In this seminar, we will trace these evolving views of the Devil in drama, poetry, and non-fictional writing. We will familiarise ourselves with early modern theories of supernatural apparitions by reading excerpts from demonological treatises such as Reginald Scot’s The Discoverie of Witchcraft (1584), before moving on to Christopher Marlowe’s Doctor Faustus (printed 1604), the most canonical early modern play featuring the Devil, which pits orthodox Reformed ideas about evil and damnation against Marlowe’s obsession with radical humanist ideas of human self-empowerment through magic and illicit knowledge. We will further read The Witch of Edmonton (1621), an early modern ‘true crime’ play, so to speak, as it followed hard on the heels of the well-publicised witch trial of Elizabeth Sawyer in 1621. However, despite featuring the Devil in the form of the black dog called ‘Tom’, the play refrains from sensationalist scapegoating. Instead, it offers a nuanced portrayal of Sawyer’s social ostracization, which inspires her desire for revenge through a deal with the Devil in the first place, and embeds it in the thoroughly dysfunctional social life of a village in which just about everyone seems to hide a terrible secret. Moving further into the seventeenth century, we will also consider Milton’s Satan in selected excerpts from Paradise Lost (1667), a searching study of the psychology of evil and without a doubt the single-most influential literary portrait of the Devil in English literature. As the Romantic poet Percy Bysshe Shelley would later put it, ‘As to the Devil, he owes everything to Milton … Milton divested him of sting, hoofs, and horns; clothes him with the sublime grandeur of graceful but tremendous spirit’ (‘On the Devil, and Devils’). Inwardly tortured but heroic, and at times even admirable, Milton’s Satan embodies evil in its most seductive form and fascinated the Romantics as a symbol of courageous resistance to tyranny against all odds at a time when the revolutionary fervour of the French Revolution either degenerated into a reign of terror or, as in the case of Britain, was repressed heavy-handedly by the established authorities. We will therefore conclude the seminar with a brief consideration of the importance of Milton’s Satan for Romanticism and its anti-authoritarian streak in order to gauge the role of early modern representations of the Devil in the development of our modern conceptions of the diabolical.
Learning outcomes: On completion of the course, students will have practised their close reading skills and have become familiar with early modern thought on the Devil and its development throughout the period. They will have gained a thorough understanding of the theological questions raised by God’s seemingly so powerful adversary and insight into how the early moderns made sense of witchcraft. Finally, they will also have reflected on the discursive functions which the figure of the Devil came to occupy in literary reflections on human vice and crime over the early modern period and the challenges of staging the supernatural on the early modern stage.
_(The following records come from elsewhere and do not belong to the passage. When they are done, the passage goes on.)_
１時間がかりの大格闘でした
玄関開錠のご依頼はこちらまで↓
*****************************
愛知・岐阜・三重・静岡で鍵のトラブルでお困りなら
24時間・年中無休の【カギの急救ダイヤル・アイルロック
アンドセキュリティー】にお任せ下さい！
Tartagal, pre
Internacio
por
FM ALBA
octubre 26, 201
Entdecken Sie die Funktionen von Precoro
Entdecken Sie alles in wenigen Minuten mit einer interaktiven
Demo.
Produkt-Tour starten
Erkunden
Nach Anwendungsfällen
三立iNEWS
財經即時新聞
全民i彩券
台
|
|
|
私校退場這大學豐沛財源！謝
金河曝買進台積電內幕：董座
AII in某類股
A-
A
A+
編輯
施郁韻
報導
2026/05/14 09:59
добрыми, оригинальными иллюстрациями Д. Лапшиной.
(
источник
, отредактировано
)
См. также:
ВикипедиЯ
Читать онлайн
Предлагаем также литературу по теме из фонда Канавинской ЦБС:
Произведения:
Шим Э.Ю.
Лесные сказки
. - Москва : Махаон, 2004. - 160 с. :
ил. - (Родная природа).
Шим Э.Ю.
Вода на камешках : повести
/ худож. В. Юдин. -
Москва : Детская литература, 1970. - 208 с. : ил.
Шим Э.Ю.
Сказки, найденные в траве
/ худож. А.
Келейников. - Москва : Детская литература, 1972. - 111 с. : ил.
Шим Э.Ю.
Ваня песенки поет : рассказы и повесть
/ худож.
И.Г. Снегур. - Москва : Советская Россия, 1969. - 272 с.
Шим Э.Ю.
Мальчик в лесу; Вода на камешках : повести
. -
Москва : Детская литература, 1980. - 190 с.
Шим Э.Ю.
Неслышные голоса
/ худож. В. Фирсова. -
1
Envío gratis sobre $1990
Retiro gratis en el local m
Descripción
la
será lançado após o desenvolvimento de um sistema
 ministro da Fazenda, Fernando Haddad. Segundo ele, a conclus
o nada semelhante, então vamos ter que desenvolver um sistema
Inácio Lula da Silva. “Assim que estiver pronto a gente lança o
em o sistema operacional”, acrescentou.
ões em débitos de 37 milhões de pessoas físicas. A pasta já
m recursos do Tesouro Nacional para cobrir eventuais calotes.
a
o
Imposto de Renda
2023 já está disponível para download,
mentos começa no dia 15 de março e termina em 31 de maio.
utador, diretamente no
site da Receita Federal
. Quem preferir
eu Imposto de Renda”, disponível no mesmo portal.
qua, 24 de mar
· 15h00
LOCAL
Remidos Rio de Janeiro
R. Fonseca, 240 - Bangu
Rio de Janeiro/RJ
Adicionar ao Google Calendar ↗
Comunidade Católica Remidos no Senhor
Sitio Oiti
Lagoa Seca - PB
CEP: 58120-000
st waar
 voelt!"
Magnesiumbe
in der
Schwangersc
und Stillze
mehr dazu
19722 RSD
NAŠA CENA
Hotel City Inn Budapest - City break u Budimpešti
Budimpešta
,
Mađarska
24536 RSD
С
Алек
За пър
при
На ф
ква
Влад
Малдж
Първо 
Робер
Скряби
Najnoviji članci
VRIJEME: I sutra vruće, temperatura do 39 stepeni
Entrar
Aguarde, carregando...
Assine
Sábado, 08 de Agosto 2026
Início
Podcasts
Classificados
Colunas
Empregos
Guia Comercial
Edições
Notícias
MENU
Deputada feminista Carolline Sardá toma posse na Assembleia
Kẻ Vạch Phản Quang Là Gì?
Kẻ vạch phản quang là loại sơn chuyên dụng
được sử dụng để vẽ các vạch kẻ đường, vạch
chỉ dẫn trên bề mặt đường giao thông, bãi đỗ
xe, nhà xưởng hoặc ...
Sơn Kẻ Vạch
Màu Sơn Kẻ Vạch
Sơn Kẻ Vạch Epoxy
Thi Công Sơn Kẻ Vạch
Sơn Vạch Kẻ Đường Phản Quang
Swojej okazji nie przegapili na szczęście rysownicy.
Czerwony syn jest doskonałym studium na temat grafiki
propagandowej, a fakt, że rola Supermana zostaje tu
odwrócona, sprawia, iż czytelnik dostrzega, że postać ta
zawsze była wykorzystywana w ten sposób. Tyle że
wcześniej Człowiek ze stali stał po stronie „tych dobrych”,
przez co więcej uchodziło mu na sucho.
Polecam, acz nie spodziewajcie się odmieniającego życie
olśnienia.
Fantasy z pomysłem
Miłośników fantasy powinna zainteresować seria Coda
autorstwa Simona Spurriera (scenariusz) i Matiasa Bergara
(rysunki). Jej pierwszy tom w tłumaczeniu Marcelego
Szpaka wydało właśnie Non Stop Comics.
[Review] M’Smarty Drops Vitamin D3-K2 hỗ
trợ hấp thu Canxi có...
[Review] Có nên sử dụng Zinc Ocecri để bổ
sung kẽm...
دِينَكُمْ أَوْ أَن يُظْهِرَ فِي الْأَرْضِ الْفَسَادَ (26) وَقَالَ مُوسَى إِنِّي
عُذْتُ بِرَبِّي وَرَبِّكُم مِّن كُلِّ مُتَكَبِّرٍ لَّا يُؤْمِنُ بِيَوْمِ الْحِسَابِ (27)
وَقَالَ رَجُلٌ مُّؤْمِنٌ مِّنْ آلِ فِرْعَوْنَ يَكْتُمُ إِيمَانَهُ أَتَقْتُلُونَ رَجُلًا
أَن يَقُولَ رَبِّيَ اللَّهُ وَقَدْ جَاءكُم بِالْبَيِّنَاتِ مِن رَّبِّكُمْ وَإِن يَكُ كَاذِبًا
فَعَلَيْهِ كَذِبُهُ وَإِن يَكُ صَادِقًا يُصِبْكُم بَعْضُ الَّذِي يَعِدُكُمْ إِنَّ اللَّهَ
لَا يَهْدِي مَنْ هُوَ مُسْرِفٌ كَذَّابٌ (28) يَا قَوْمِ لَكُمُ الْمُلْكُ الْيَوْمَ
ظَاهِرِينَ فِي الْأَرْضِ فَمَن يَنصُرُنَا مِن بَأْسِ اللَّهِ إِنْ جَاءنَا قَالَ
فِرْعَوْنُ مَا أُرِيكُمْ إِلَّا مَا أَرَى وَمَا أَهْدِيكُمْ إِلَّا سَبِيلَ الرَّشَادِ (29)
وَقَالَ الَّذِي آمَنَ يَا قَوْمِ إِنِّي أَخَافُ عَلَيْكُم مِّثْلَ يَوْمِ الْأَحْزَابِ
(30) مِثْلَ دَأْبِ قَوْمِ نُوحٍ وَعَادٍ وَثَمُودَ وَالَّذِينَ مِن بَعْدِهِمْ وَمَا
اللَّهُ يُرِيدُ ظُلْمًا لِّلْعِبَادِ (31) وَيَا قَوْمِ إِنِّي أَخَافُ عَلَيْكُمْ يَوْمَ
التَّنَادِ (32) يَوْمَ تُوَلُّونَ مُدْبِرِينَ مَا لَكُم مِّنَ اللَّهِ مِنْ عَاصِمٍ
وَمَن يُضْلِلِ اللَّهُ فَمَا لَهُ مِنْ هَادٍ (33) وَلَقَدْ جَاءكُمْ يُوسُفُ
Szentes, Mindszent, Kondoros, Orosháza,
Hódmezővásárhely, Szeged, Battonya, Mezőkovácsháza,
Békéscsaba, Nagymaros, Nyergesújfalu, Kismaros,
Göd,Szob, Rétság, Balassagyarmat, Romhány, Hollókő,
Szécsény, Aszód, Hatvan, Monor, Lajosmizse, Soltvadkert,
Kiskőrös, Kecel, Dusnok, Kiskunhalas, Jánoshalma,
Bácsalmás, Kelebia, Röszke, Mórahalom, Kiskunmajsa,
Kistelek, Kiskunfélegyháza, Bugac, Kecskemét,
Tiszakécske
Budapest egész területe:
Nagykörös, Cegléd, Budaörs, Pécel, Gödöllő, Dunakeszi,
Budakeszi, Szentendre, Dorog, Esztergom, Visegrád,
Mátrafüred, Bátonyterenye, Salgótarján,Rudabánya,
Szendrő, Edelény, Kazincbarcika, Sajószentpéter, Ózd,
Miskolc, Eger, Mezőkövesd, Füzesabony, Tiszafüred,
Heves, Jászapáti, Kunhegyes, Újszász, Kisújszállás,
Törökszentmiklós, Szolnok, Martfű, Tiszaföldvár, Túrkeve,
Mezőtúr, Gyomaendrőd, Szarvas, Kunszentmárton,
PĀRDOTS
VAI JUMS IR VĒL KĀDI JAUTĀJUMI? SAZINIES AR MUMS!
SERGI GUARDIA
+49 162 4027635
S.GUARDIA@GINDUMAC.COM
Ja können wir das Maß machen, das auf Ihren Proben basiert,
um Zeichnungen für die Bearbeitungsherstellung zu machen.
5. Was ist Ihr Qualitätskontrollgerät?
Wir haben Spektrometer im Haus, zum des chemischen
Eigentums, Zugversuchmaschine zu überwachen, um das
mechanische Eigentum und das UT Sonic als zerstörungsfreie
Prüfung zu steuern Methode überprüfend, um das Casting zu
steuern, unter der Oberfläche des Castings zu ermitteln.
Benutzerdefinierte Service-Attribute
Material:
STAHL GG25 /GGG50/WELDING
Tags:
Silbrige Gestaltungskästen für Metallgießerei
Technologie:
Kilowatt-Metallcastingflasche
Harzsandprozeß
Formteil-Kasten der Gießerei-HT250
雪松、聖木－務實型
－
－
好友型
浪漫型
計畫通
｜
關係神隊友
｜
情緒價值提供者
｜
Bibliography: Students are expected to acquire a copy of the following plays in the course of the semester (the following editions are recommended, but alternative critical editions, if students already own one, are acceptable as well):
· Christopher Marlowe, Doctor Faustus, ed. Paul Menzer, New Mermaids, London: Methuen Drama, 2019. (If you use a different edition, make sure that it is based on the A-text, as the play survives in two significantly different versions, the so-called A- and B-text.)
· Thomas Dekker, John Ford, and William Rowley, The Witch of Edmonton, ed. Lucy Munro, Arden Early Modern Drama, London: Bloomsbury, 2017.
All other texts will be made available online on Moodle.